The Cure for Common Household Debt

At some point in our lives, many of us come to believe that accruing debt is part of life. After all, you can’t build credit without taking on debt, and credit scores are becoming increasingly more important when it comes to finding a place to live, purchasing a vehicle, and even getting a job. The problem is that many people wait too late to stomp their debt break. When you reach the point that your debt is eating up most of your income, you are headed for a financial car wreck.



Many people just “wing it” with their finances and spend money as they feel the need/desire to. Financially speaking, that is the equivalent of trying to drive through the rain without windshield wipers. Without clear visibility, you can’t really see the road ahead. Start by making a list of your expenses, and it should include all your expenses, not just reoccurring monthly bills. Factor in costs like food, gas, parking, etc. While you can’t plan for every single expense, you can account for most of them. Set reasonable limits on personal expenses and stick to them. The first step in managing your debt is to know exactly where your money is going every month.

Your budget doesn’t have to be a complicated spreadsheet. Even just a pencil and paper list of your income and expenses is sufficient.
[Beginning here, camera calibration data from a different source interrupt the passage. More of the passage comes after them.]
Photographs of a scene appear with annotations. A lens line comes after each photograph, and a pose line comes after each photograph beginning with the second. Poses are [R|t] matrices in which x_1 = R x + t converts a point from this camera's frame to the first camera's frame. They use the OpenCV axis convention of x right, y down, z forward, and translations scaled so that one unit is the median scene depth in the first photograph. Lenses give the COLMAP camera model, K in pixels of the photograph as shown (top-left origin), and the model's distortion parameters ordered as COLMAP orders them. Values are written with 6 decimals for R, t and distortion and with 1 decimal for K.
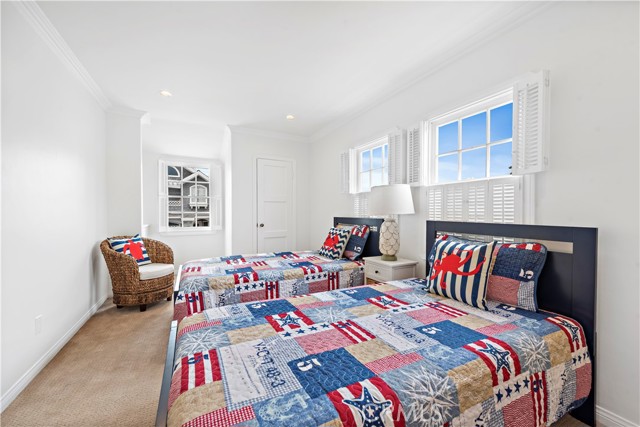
lens RADIAL K [[250.3, 0, 320.0], [0, 250.3, 213.5], [0, 0, 1]] dist [0.011357, -0.000242]
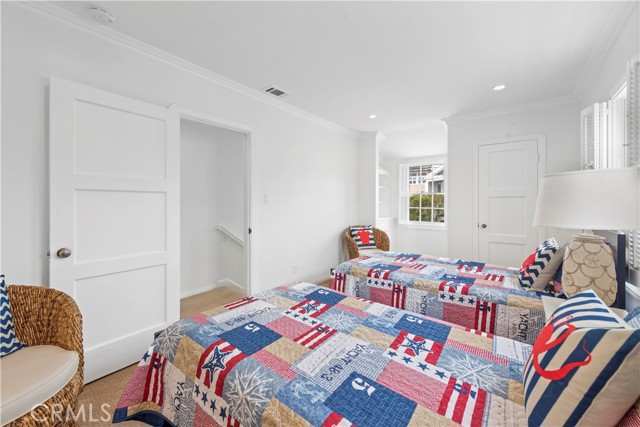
lens RADIAL K [[254.0, 0, 319.6], [0, 254.0, 200.2], [0, 0, 1]] dist [0.010695, -0.000028]
pose [[0.416756, -0.008201, -0.908981, 0.685336], [-0.006502, 0.999907, -0.012003, -0.055072], [0.908995, 0.010913, 0.416664, 0.346022]]
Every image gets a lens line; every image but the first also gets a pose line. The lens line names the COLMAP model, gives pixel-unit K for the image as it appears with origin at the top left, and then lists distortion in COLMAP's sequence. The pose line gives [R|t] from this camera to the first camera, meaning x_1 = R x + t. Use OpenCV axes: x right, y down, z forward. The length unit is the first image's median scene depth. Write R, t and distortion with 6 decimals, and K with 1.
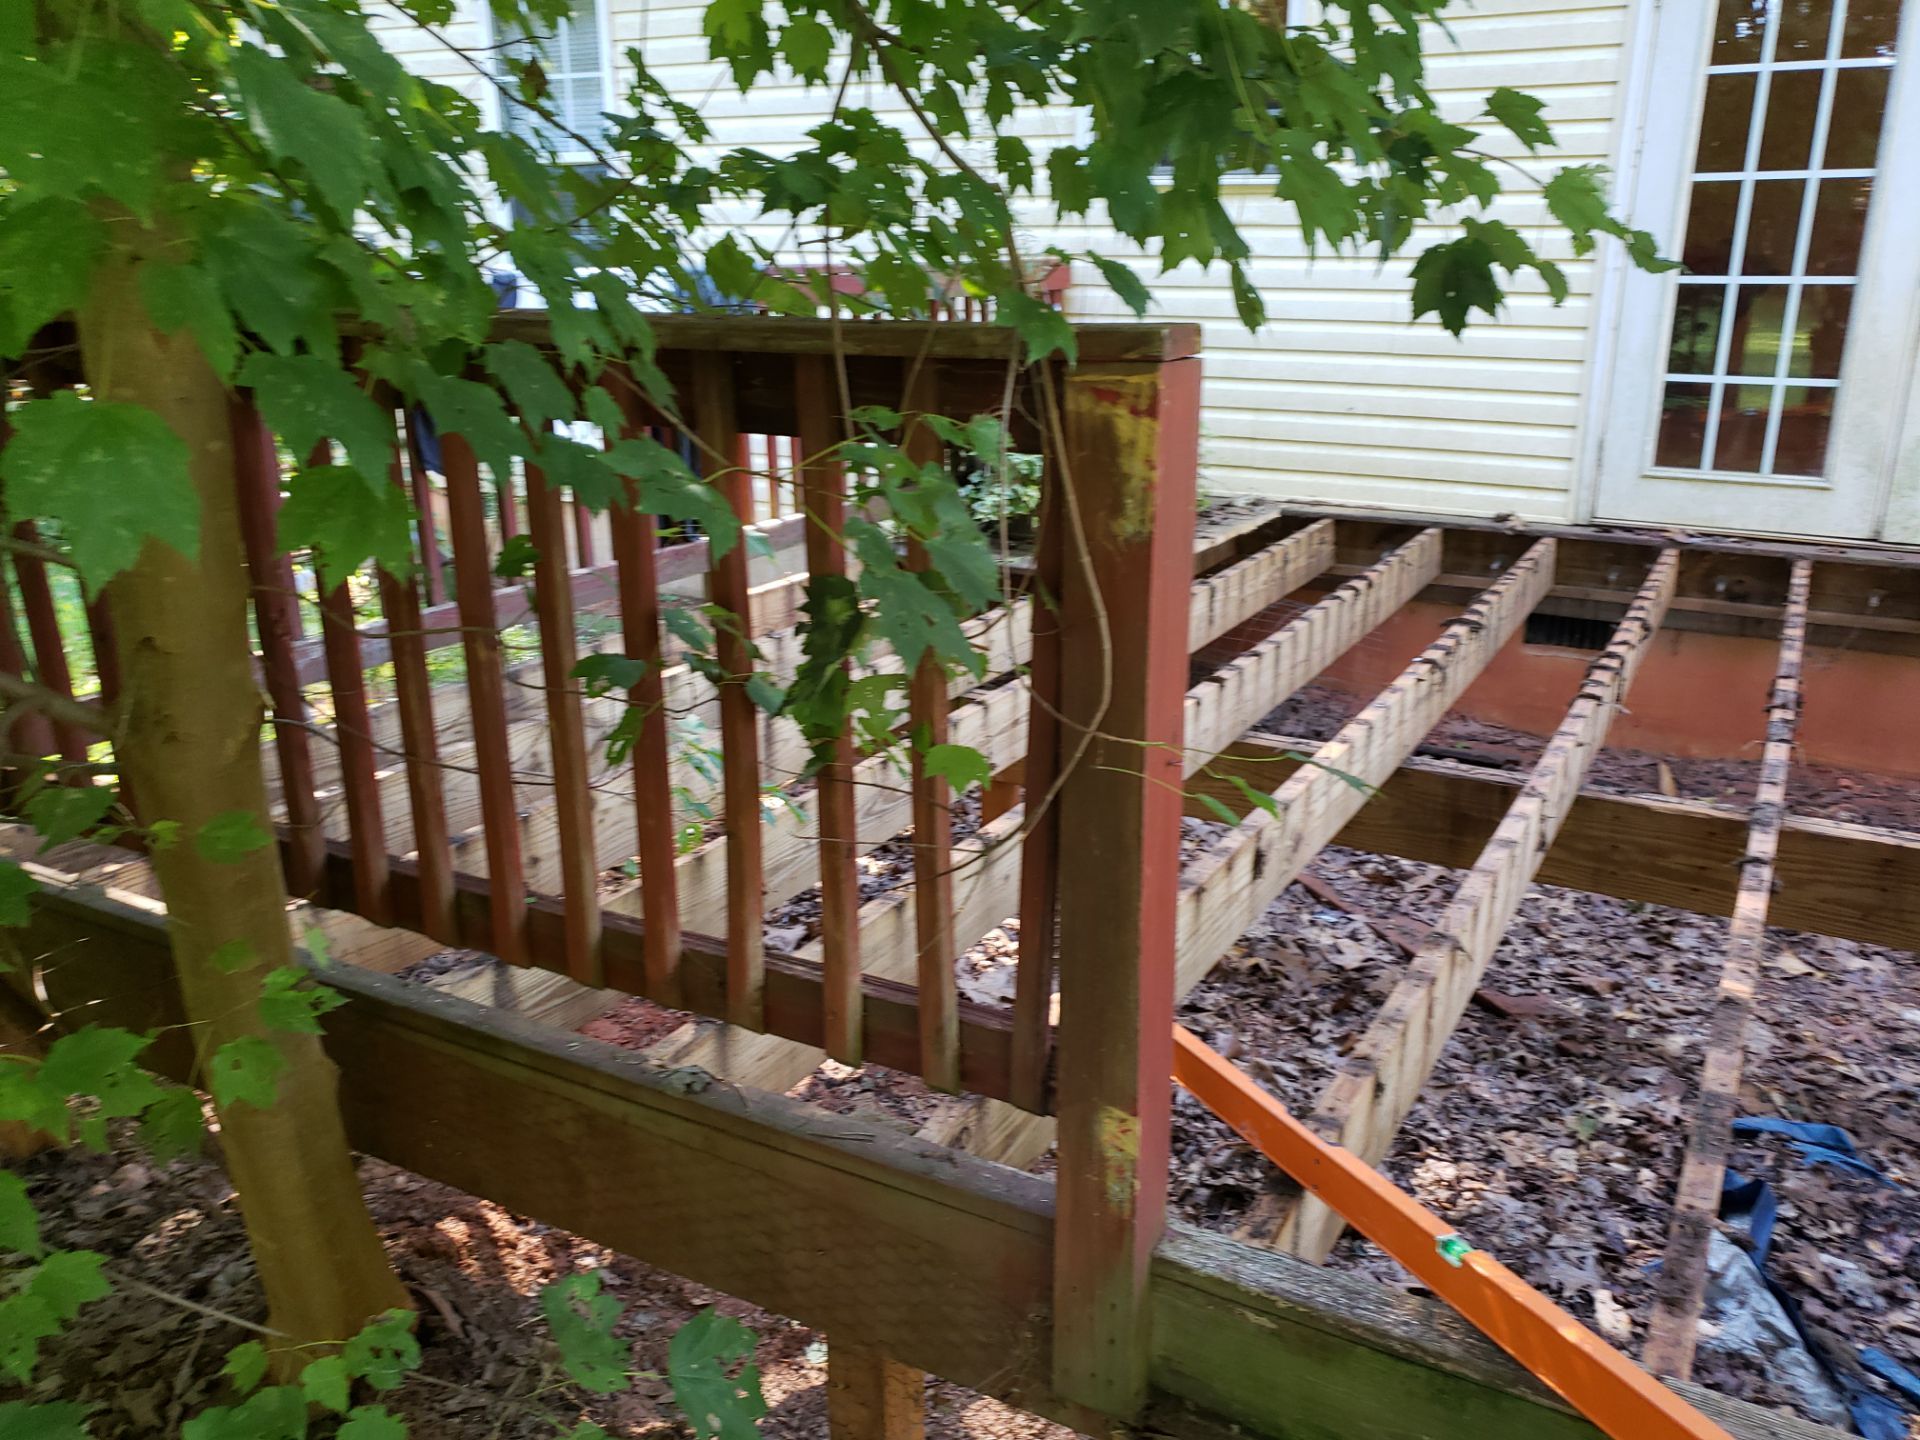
lens RADIAL K [[1466.4, 0, 960.0], [0, 1466.4, 720.0], [0, 0, 1]] dist [0.007723, 0.013231]
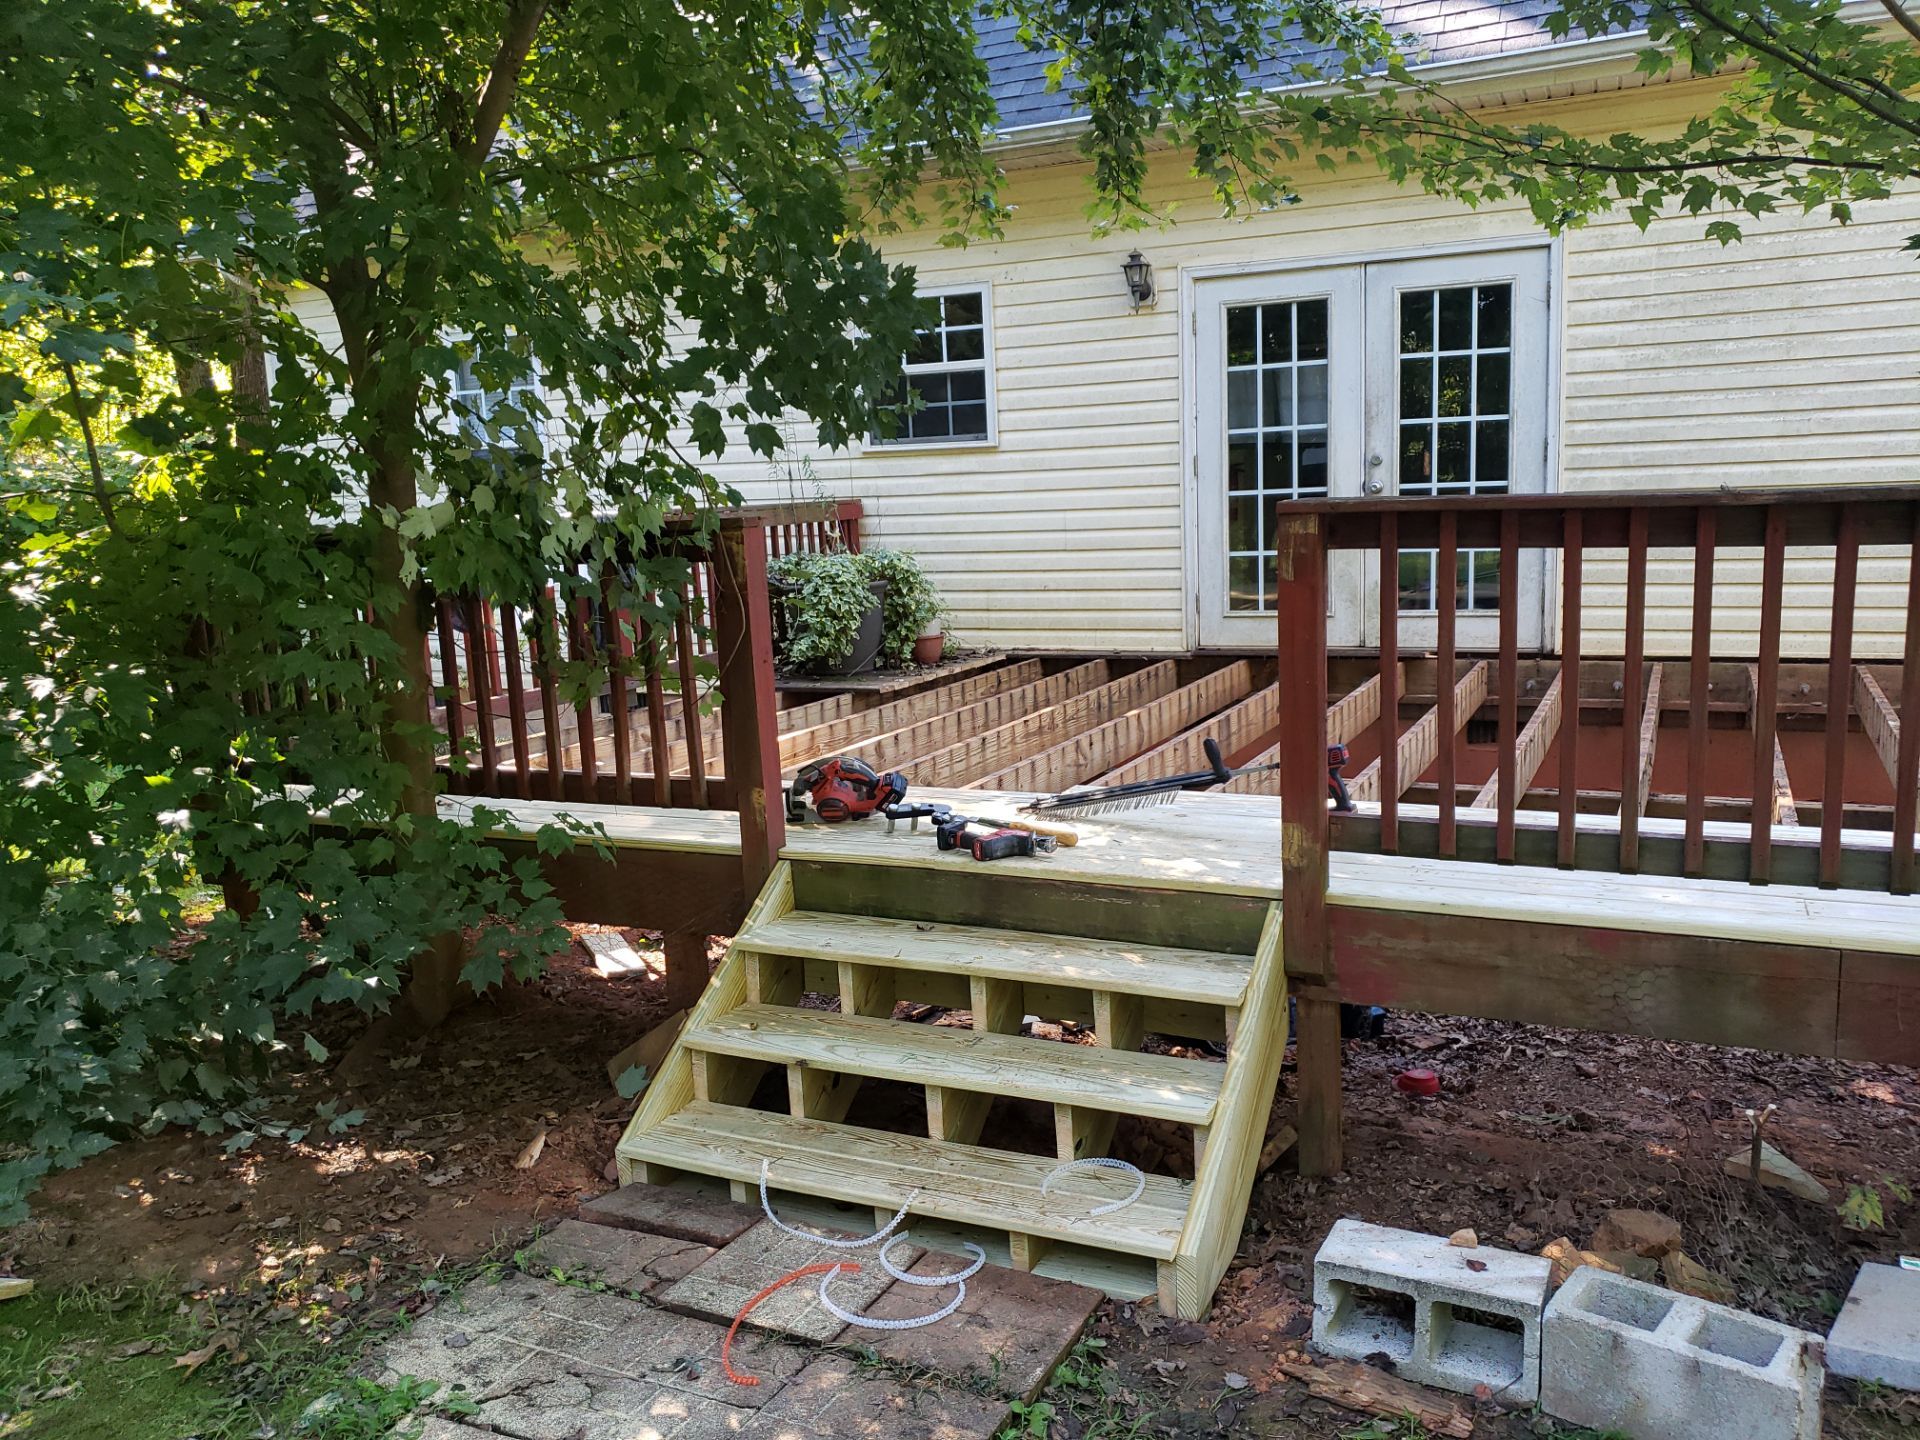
lens RADIAL K [[1466.4, 0, 960.0], [0, 1466.4, 720.0], [0, 0, 1]] dist [0.007723, 0.013231]
pose [[0.998056, -0.048747, 0.038828, 0.114963], [0.054362, 0.985629, -0.159936, 0.171427], [-0.030474, 0.161736, 0.986363, -0.502930]]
If you have trouble figuring out what appropriate amounts to budget for certain things, then track your spending for a month and keep your receipts. By looking at your shopping habits, you can figure out if your budget goals are realistic or not.

Tackling the Cable Bill

The average monthly cost for pay-tv was $86 in 2011. Within the next two years, that number is expected to rise to $123 per month. Don’t make the mistake of just looking at the total due on your cable bill and paying it without asking any questions. Pay attention to each line item on the bill and make sure that you know exactly what you’re paying for.

Scrutinize your bill and don’t be afraid to call the service provider and question charges that you don’t understand. There is a very good chance that you may be paying for services that you don’t even know you have. If you don’t watch television a lot, you should also consider ditching cable and explore streaming video options online. Many networks now make full episodes of popular shows available online for free.

Next Up: The Phone

While some people find cell phones to be an economical alternative to traditional landlines, many people feel they need both. The question you should ask yourself is should you break up with your landline? Most cell phone plans offer free long distance and you can easily find plans with unlimited minutes. Voice over Internet Protocol (VoIP) has become an increasingly popular alternative to traditional phone lines, but do you get enough use out of it to justify the extra $30 or more per month expense?

If you do decide that you have legitimate reasons to have a landline, then examine your phone bill the same way you should look at your cable bill. Are you paying extra charges for directory assistance? Is there a service contract tied to the plan that you really don’t need? Telephone companies are staffed by humans, and humans inevitably make mistakes. Don’t just assume that your bill is always correct because it might not be.

Paper or Plastic

While it is true that you can’t always pay cash for everything, that doesn’t mean you should resort to credit cards either. The typical credit card purchase costs 112% than using cash or a debit card, possibly even more if you have a tendency to make minimum payments and let your balances accrue interest. Make it a general rule that if you don’t have the extra money in your bank account to make a purchase, then you wait until you can afford it.

Don’t confuse “want” purchases with “need” purchases. You need food. You need to a place to live. You don’t need the latest iPhone. Sure, it would be great to have, but not if you have to go into debt to get it. It is perfectly normal to feel a little envious when your friends have the latest and greatest, but keeping up with the Joneses is a sure fire way to get into debt over your head. A little patience can be a huge step towards stopping overspending.

Utility Bills

Last, but certainly not least, “going green” isn’t just good for the environment, it is good for your bank account as well. Don’t leave televisions on when nobody is watching them. Turn off lights when you leave a room. Keep your rooms at a comfortable temperature, but don’t get carried away running the heater or air conditioners. Don’t keep devices such as your cell phone plugged in after they are already charged. As simple as these tips sound, they can be big money savers.

Outside of your rent or mortgage, utility bills are likely the second biggest chunk of your household budget. While you may not like having to remind your family members that things like electricity and water cost money, it is a necessary “evil” and the effort will be well worth it. Electric and water providers usually show usage amounts on your monthly bill. Track your usage each month and make it a point to reduce that amount gradually each month.

Living la vida frugal isn’t always easy. Admittedly, it can be a bit frustrating. The best way to relieve the pressure of tightening your finances is to go ahead and splurge occasionally, but make it a planned expense. Put aside a little money in your budget so that you can treat yourself to a night out once a week or save up for a vacation. You don’t have to deprive yourself of everything, just save your money for meaningful uses instead of wasting it needlessly.